Let’s Learn Archery!
(I’ve never shot an arrow, other than the usual bendy sticks and string thing that kids do during their summer holidays, so I could be totally *ahem* off-target here. If you know about archery, please, leave me a comment!)
Let’s suppose you want to learn archery. At first, the archery instructor will give you some direct instruction to get you to a level where you’re able to safely shoot an arrow in the general direction of the target. Now it’s your turn to practice and build your skills.
But imagine this: Imagine that the archery target is just the bull’s-eye. A little red circle, what, a couple of inches across, at the other end of the archery range. What kind of assessment and feedback would you get when you practice? You’d know when you did things 100% correct and hit the bull’s-eye. Otherwise, nothing. That would be frustrating and I suspect you’d give up. (Did you try Flappy Bird? And get angry and delete it? Yeah, like that.)
What’s so cool about a real archery target, then, is the instantaneous and formative feedback it gives you. When your arrow hits the target, you know immediately how you’re preforming (how close to bull’s-eye are you?) and, more importantly for learning, what you need to do to improve your aim. Hit up and to the left? Next time, aim more down and to the right.

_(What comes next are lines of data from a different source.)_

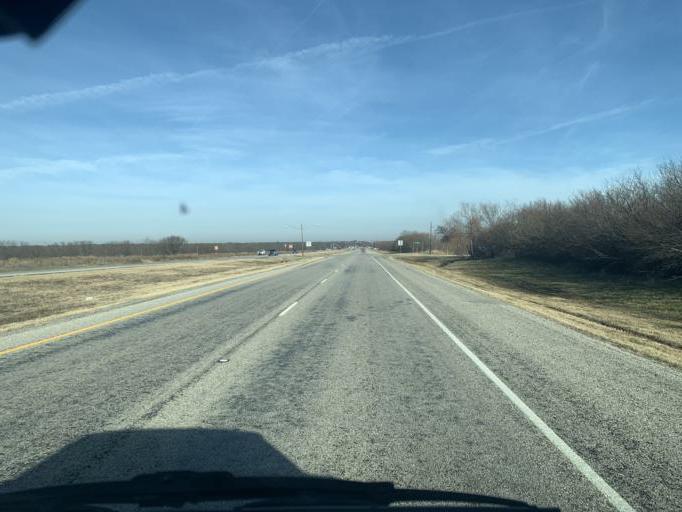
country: US
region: Texas
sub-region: Dallas County
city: Cedar Hill
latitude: 32.6503
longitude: -96.9766
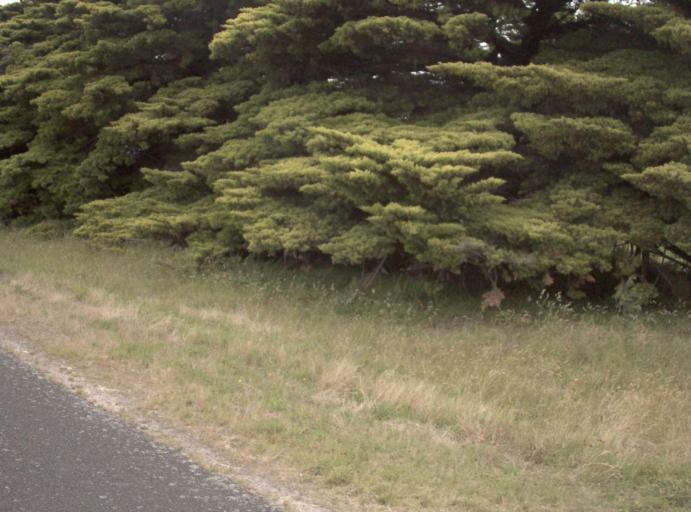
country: AU
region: Victoria
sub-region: Wellington
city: Sale
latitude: -38.5890
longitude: 146.8887
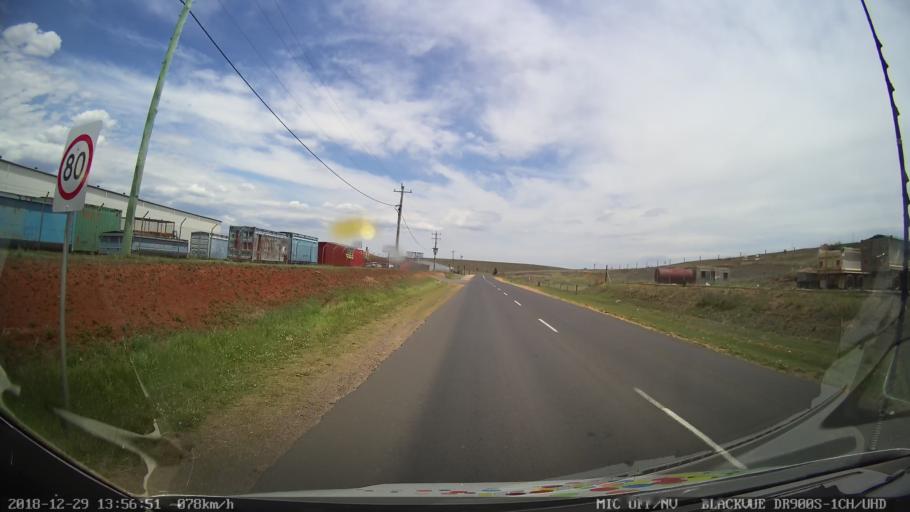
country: AU
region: New South Wales
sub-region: Cooma-Monaro
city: Cooma
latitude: -36.2349
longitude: 149.1452
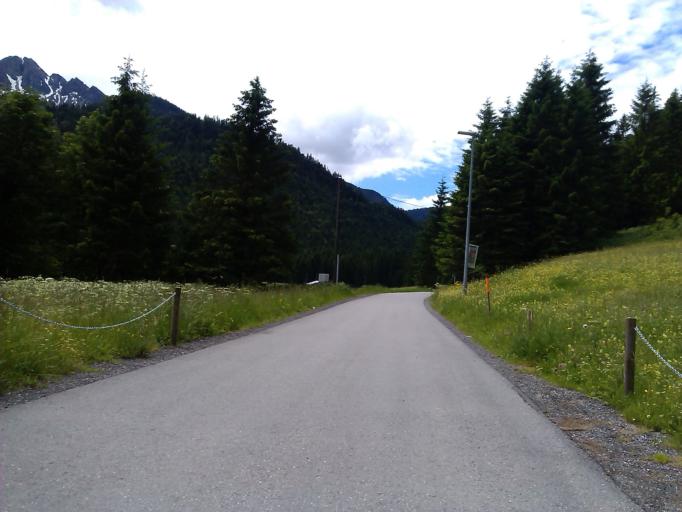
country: AT
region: Tyrol
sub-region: Politischer Bezirk Reutte
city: Ehenbichl
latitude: 47.4633
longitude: 10.7175
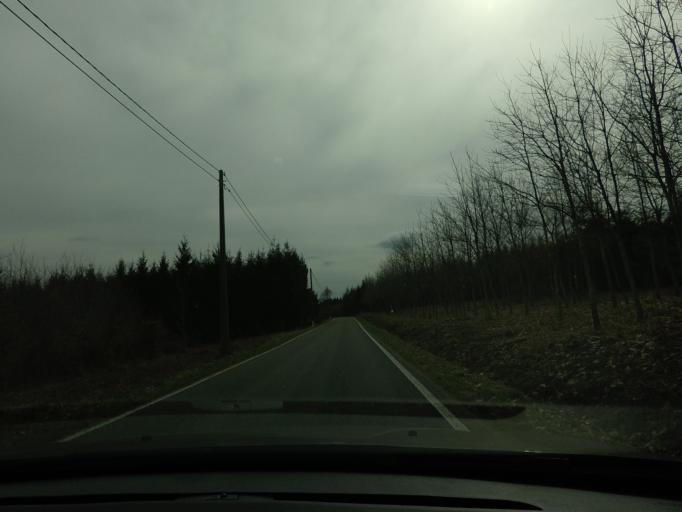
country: BE
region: Wallonia
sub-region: Province de Liege
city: Aywaille
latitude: 50.4182
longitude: 5.7152
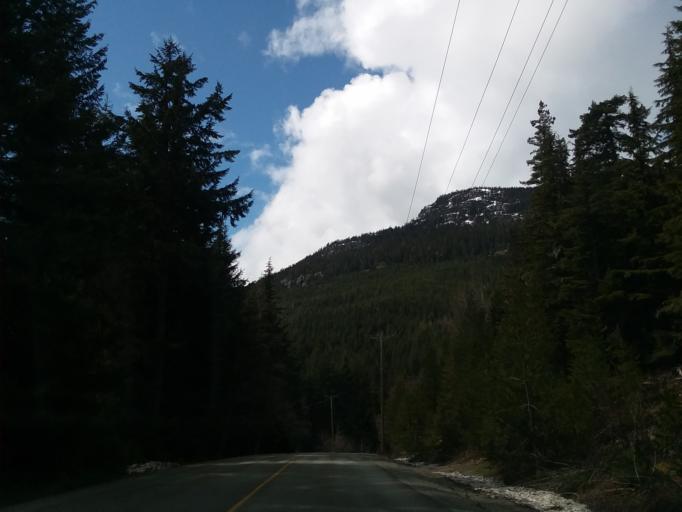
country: CA
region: British Columbia
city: Whistler
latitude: 50.1309
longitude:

You know what else is cool? It’s obvious and “well, d’uh, what else could it be?” that it’s you shooting the arrows, not the instructor. Sure, it would be extremely valuable to watch an expert, especially as you learn what to look for, but in the end, you have to do it yourself.
Let’s Learn Calculus!
After all that fun at the archery range, it’s time to head home. That calculus homework’s not going to do itself, you know. Imagine the instructor gives you a list of questions to do each week (“all the even numbered questions at the end of Chapter 7”). You work through them, and hand them in.
The teaching assistants don’t have time to mark your homework thoroughly. The most they can do is look at your answers to Questions 4, 6 and 12 and give you a check mark or an X. What kind of assessment and feedback would you get from this? That you’re 100% correct on some questions, wrong on a few others, and nothing at all on the rest.
I’m not trying to pick on math. I’ve heard students say they only feedback they get on an essay is a letter grade on the front page.
How is anyone supposed to learn from that?
The feedback helps students learn calculus and history and whatever they’re studying depends critically on the discipline. Each field, each course has its own set of skills and/or attitudes. The instructor’s job is to help the students become more expert-like. There are some underlying patterns to the practice and formative assessment that support learning, though. These are drawn from Chapter 5 of a great book, How Learning Works, by Susan Ambrose et al. (2010):
- practice needs to be goal-directed: everything the instructor asks students to do should support one or more of the course’s learning outcomes. If the assignment doesn’t, why are the students wasting their time on it?
- practice needs to be productive: the students need to get something out of everything they do. Do they really need to answer twenty questions at the back of Chapter 7? What about 5 representative questions from Chapter 7, plus 4 questions from Chapter 6 and 3 questions from Chapter 5 so they also get some practice at retrieving previous concepts (like they’ll have to do on, say, the final exam!)
- feedback needs to be timely: when do I need feedback on the aim of my arrow? Right now, before I shoot another one. Not in 2 weeks when the TAs have finally been able to finish marking all the papers and entered the grades.
- feedback needs to be at an appropriate level: A checkmark, a letter grade, or only circling the spelling mistakes are not sufficient. Neither is referring the student to the proof of Fermat’s Last Theorem. A good rubric, for example, lets each student know what they’re acheiving and also what success looks like at this level.
Frequent productive, goal-directed practice with timely, formative feedback at an appropriate level. That’s what an archery target gives you. We need to find the target in each course we teach.
What does the target it look like in your course?